§ **Problem requirements**
The whole answer is the data below, retyped exactly.

§ **Records for this task**
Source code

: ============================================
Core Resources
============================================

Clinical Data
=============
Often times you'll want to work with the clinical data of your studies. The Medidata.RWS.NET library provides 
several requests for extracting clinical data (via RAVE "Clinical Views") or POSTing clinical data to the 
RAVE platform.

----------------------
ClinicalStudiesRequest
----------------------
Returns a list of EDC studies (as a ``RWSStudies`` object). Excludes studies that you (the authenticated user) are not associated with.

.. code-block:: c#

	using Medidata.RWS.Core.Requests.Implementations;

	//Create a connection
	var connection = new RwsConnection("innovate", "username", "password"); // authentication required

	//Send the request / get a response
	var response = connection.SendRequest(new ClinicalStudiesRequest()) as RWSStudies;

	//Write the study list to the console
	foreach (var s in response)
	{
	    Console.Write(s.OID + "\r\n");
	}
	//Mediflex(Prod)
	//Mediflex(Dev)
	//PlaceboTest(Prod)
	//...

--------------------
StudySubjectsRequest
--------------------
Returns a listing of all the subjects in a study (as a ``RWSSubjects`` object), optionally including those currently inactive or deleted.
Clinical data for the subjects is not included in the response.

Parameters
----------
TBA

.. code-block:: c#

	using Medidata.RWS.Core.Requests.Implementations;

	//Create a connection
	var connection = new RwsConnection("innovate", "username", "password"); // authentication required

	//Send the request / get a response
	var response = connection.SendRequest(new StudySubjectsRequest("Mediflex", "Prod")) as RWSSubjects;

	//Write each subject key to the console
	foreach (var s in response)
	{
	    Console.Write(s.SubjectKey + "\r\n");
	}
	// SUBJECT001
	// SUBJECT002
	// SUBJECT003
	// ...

§ **Response**
Source code

: ============================================
Core Resources
============================================

Clinical Data
=============
Often times you'll want to work with the clinical data of your studies. The Medidata.RWS.NET library provides 
several requests for extracting clinical data (via RAVE "Clinical Views") or POSTing clinical data to the 
RAVE platform.

----------------------
ClinicalStudiesRequest
----------------------
Returns a list of EDC studies (as a ``RWSStudies`` object). Excludes studies that you (the authenticated user) are not associated with.

.. code-block:: c#

	using Medidata.RWS.Core.Requests.Implementations;

	//Create a connection
	var connection = new RwsConnection("innovate", "username", "password"); // authentication required

	//Send the request / get a response
	var response = connection.SendRequest(new ClinicalStudiesRequest()) as RWSStudies;

	//Write the study list to the console
	foreach (var s in response)
	{
	    Console.Write(s.OID + "\r\n");
	}
	//Mediflex(Prod)
	//Mediflex(Dev)
	//PlaceboTest(Prod)
	//...

--------------------
StudySubjectsRequest
--------------------
Returns a listing of all the subjects in a study (as a ``RWSSubjects`` object), optionally including those currently inactive or deleted.
Clinical data for the subjects is not included in the response.

Parameters
----------
TBA

.. code-block:: c#

	using Medidata.RWS.Core.Requests.Implementations;

	//Create a connection
	var connection = new RwsConnection("innovate", "username", "password"); // authentication required

	//Send the request / get a response
	var response = connection.SendRequest(new StudySubjectsRequest("Mediflex", "Prod")) as RWSSubjects;

	//Write each subject key to the console
	foreach (var s in response)
	{
	    Console.Write(s.SubjectKey + "\r\n");
	}
	// SUBJECT001
	// SUBJECT002
	// SUBJECT003
	// ...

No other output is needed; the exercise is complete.